» **EXERCISE**:
Images aside, the whole listing should be written out word for word.

---------------

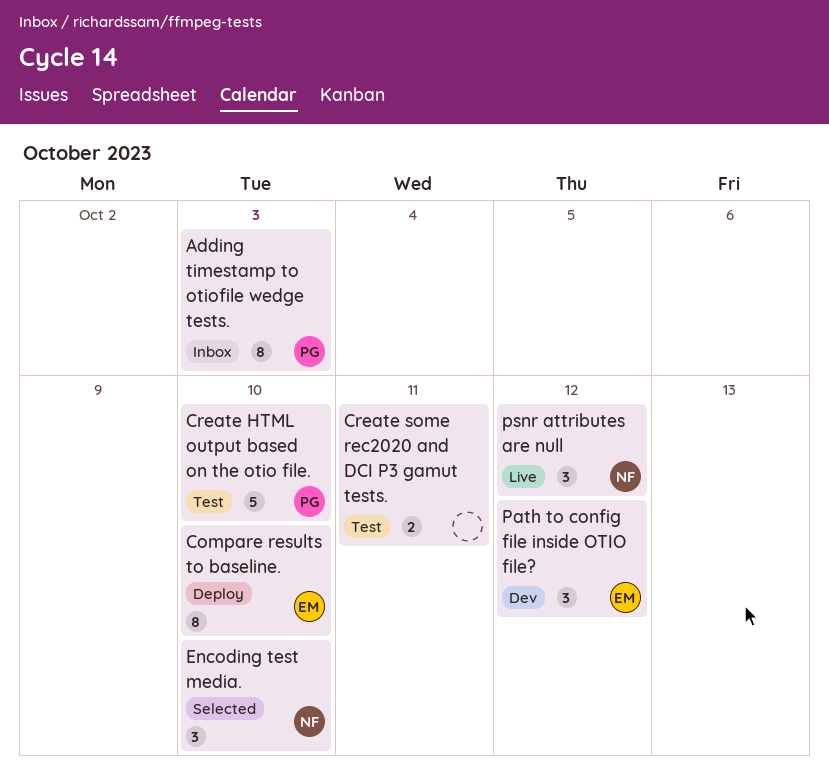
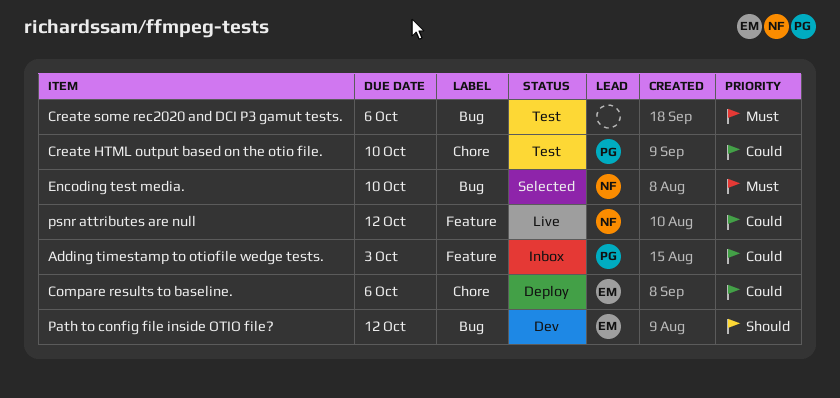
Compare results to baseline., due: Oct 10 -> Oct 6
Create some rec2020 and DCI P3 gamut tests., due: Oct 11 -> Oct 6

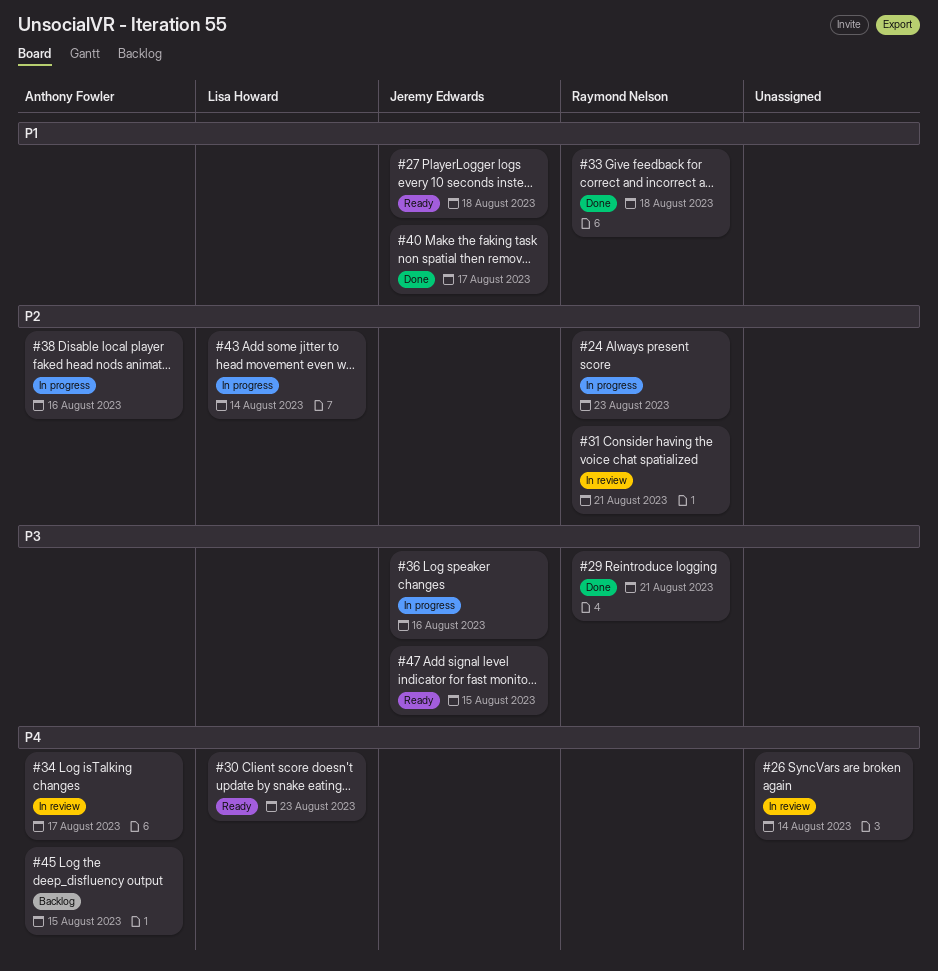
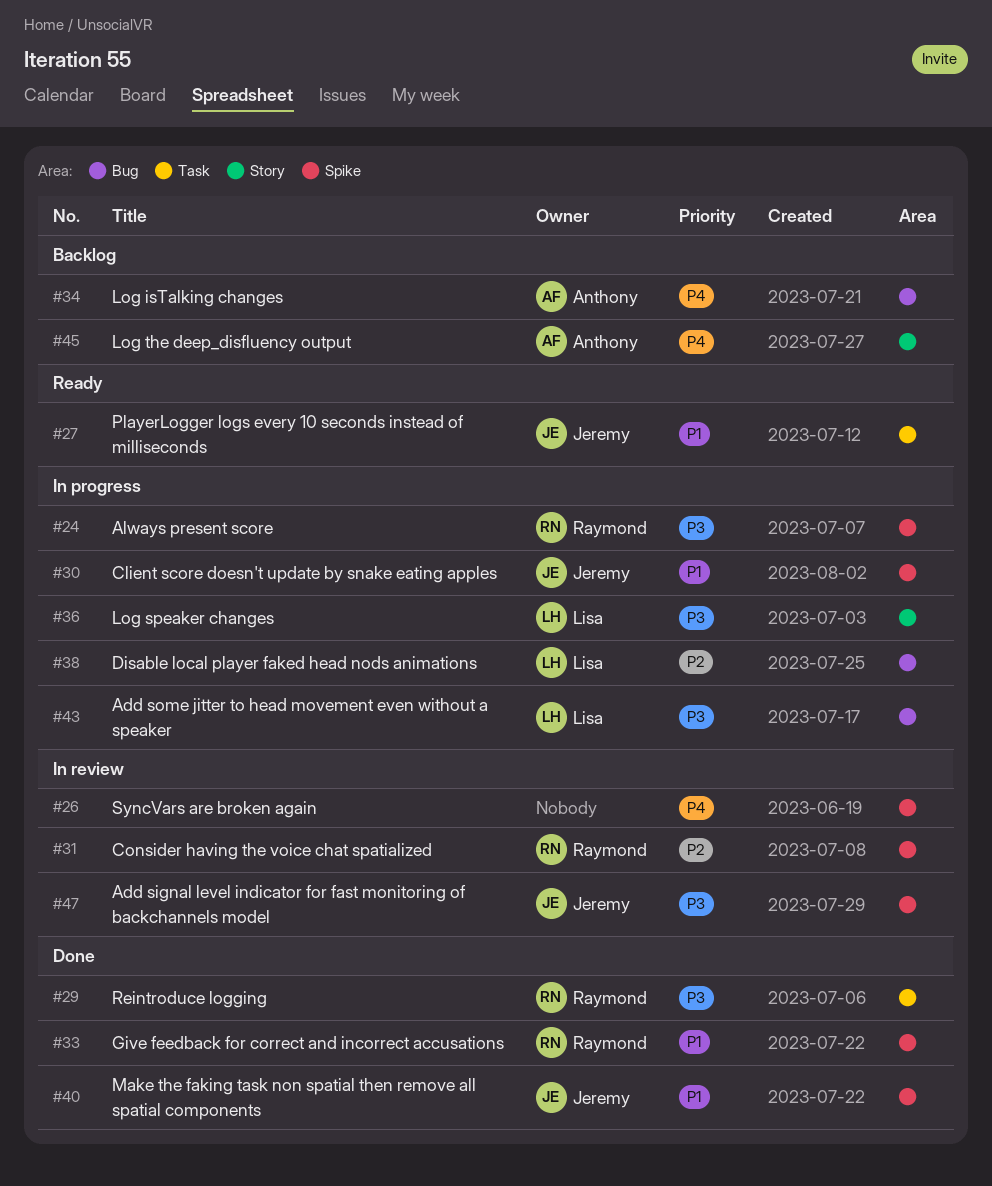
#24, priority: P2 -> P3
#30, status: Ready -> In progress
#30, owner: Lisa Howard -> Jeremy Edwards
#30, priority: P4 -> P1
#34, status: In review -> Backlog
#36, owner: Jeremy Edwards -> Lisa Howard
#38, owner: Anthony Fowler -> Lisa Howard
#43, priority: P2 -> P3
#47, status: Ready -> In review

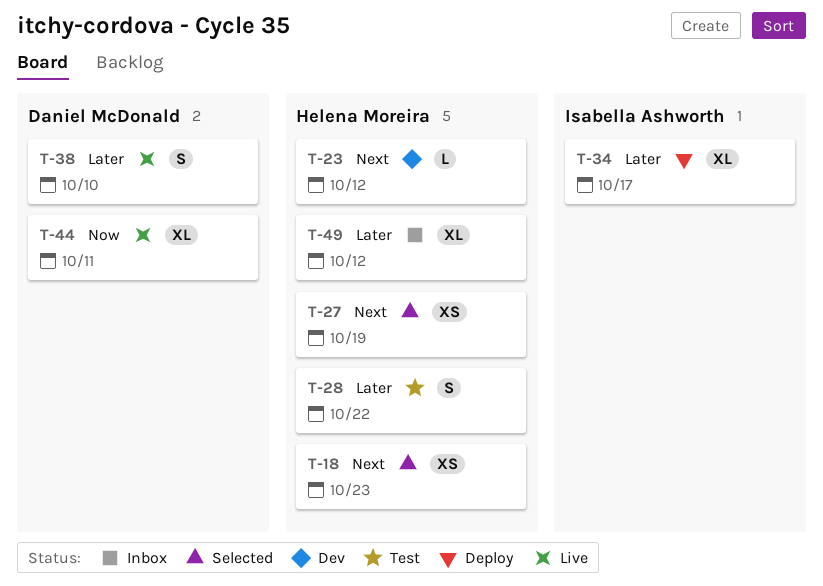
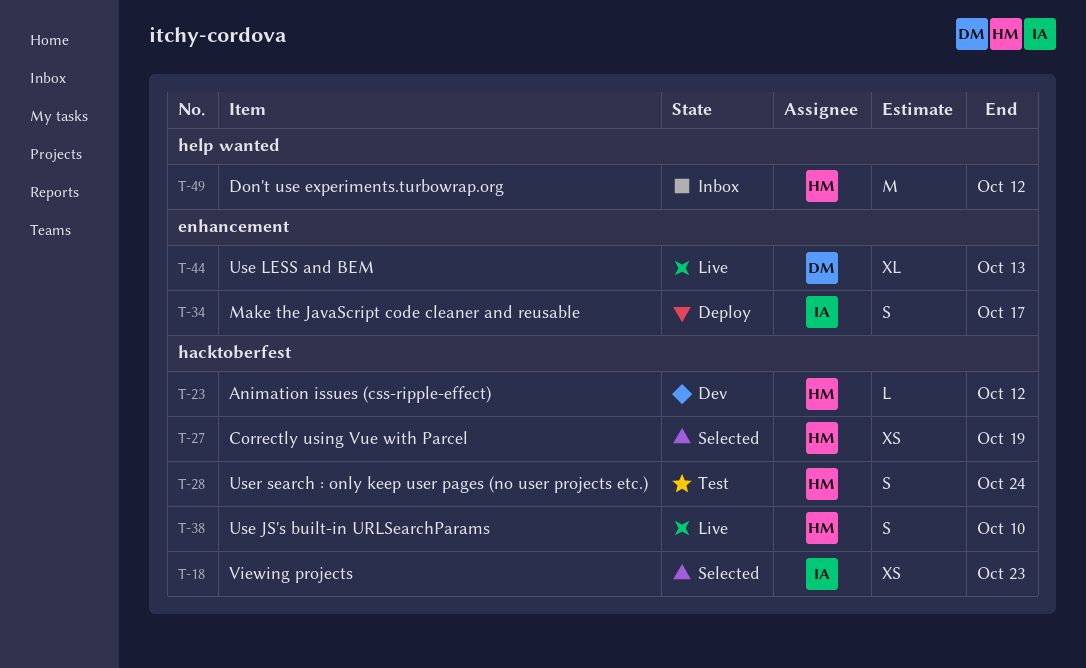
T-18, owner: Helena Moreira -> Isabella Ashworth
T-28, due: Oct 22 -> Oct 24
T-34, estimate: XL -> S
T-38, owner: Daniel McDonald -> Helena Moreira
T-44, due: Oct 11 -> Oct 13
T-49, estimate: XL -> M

---------------

» **ANSWER FOR THE TASK**:
Compare results to baseline., due: Oct 10 -> Oct 6
Create some rec2020 and DCI P3 gamut tests., due: Oct 11 -> Oct 6

#24, priority: P2 -> P3
#30, status: Ready -> In progress
#30, owner: Lisa Howard -> Jeremy Edwards
#30, priority: P4 -> P1
#34, status: In review -> Backlog
#36, owner: Jeremy Edwards -> Lisa Howard
#38, owner: Anthony Fowler -> Lisa Howard
#43, priority: P2 -> P3
#47, status: Ready -> In review

T-18, owner: Helena Moreira -> Isabella Ashworth
T-28, due: Oct 22 -> Oct 24
T-34, estimate: XL -> S
T-38, owner: Daniel McDonald -> Helena Moreira
T-44, due: Oct 11 -> Oct 13
T-49, estimate: XL -> M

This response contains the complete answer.